Suite aux événements dramatiques récents, le suicide de collégiens victimes de harcèlement, Pap Ndiaye, ministre de l’Education Nationale, a demandé dans un courrier envoyé vendredi 9 juin à tous les chefs d’établissement de faire donner « une heure de sensibilisation « Harcèlement et réseaux sociaux » et ce, dès la semaine prochaine.
Rencontre avec l’équipe pédagogique d’un collège rural du Rhône avec notre correspondante locale, Guillemette Loyez

Papier

Au nord du Rhône, à la frontière des départements de la Loire et de la Saône et Loire, se niche un collège rural de 200 élèves, entouré de sapins, principale source de revenus pour ce territoire montagneux à 1h de Mâcon, Lyon ou Roanne.

La vingtaine de professeurs se dispatche entre ce collège rural et d’autres établissements urbains.
Et ici comme ailleurs, les écrans sont très présents dans la vie des collégiens, alors même qu’ils sont entourés de nature et que certains villages sont encore en zone blanche.

Les professeurs documentalistes seraient tout désignés pour prendre en charge cette demande

La professeure documentaliste enseigne l’EMI à raison de 2h par semaine aux 56 élèves de 6ème.
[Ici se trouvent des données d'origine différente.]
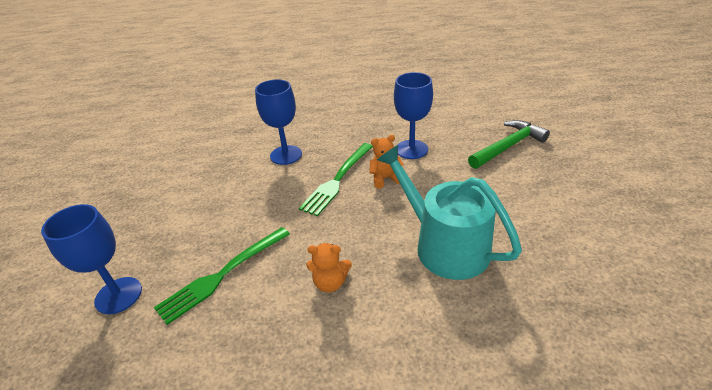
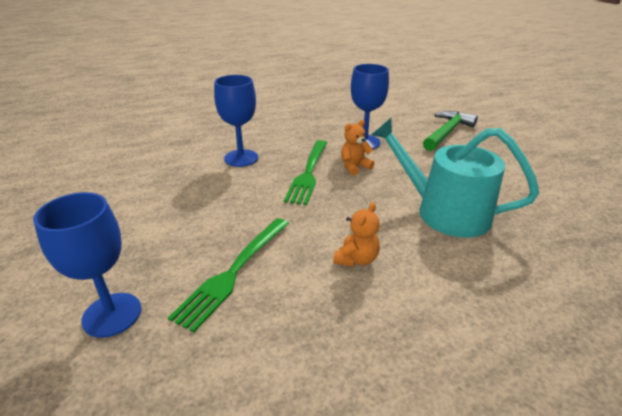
camera: 20 degrees left, 5 degrees down
orange teddy bear [306,243,352,292] -> orange teddy bear turned 45 degrees counterclockwise [333,202,380,267]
C’est le premier objet de sa lettre de mission, l’acquisition par tous les élèves d’une culture de l’information et des médias (développement de l’esprit critique face aux sources de connaissance et d’information ; recherche et maîtrise de l’information).
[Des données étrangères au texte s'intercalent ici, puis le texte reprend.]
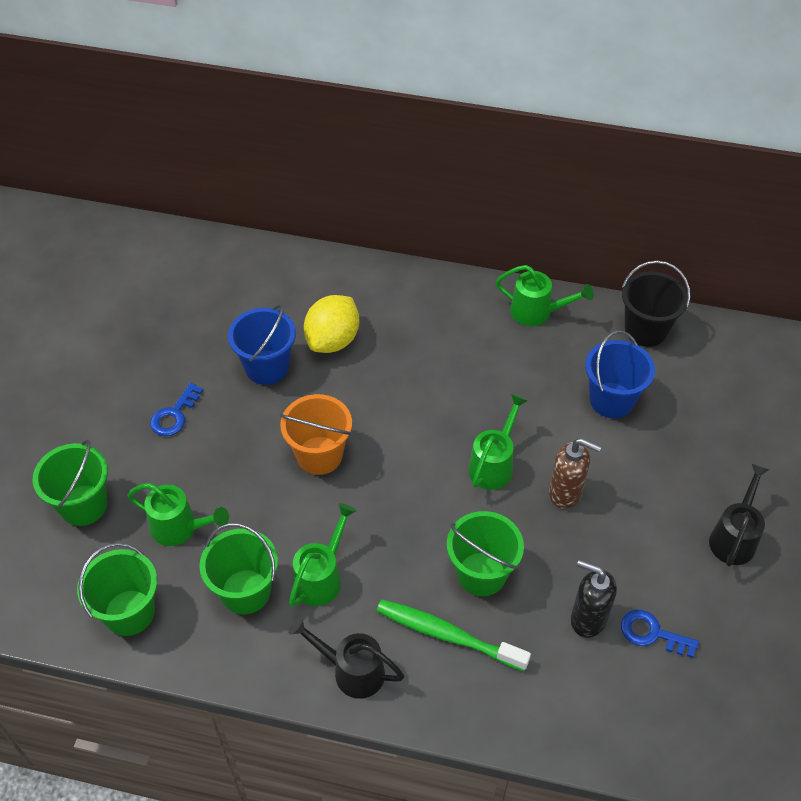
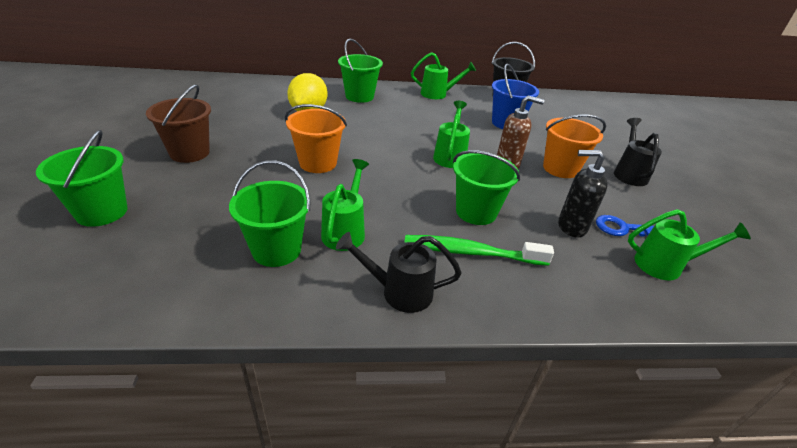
camera: 20 degrees left, 15 degrees down
green bucket [77,543,157,636] -> green bucket moved to [338,38,383,103]
green watering can [127,483,229,546] -> green watering can moved to [628,209,751,280]
blue key [150,383,203,436] -> brown bucket [146,84,211,163]
blue bucket [228,304,296,385] -> none
none -> orange bucket [543,115,606,178]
Suite à la diffusion du courrier du ministre de l’Education nationale en date du 9 juin qui a demandé de faire donner immédiatement une heure de sensibilisation au « harcèlement et réseaux sociaux », elle s’est portée volontaire malgré l’injonction et le délai quant à la préparation d’une telle séance.

Cette demande fait suite aux événements tragiques qui se sont récemment déroulés. En effet, plusieurs collégiens se sont donnés la mort, des drames qui concernent les familles en premier lieu, les établissements dans lesquels ces collégiens étaient scolarisés, et par extension toute la communauté éducative.

En cause, les réseaux sociaux bien sûr, les relations entre collégiens aussi. Ce qui hier se déroulait au sein d’un établissement, et peut-être aux alentours du collège se répand comme une traînée de poudre sur les groupes classes des messageries partagées d’abord pour les devoirs, par extension pour d’autres types d’échanges, et jusque tard dans la nuit trop souvent, jusqu’à se retrouver sur les réseaux sociaux publics

Aujourd’hui il n’existe pas de référent harcèlement, comment faire en sorte que cette sensibilisation ait lieu ?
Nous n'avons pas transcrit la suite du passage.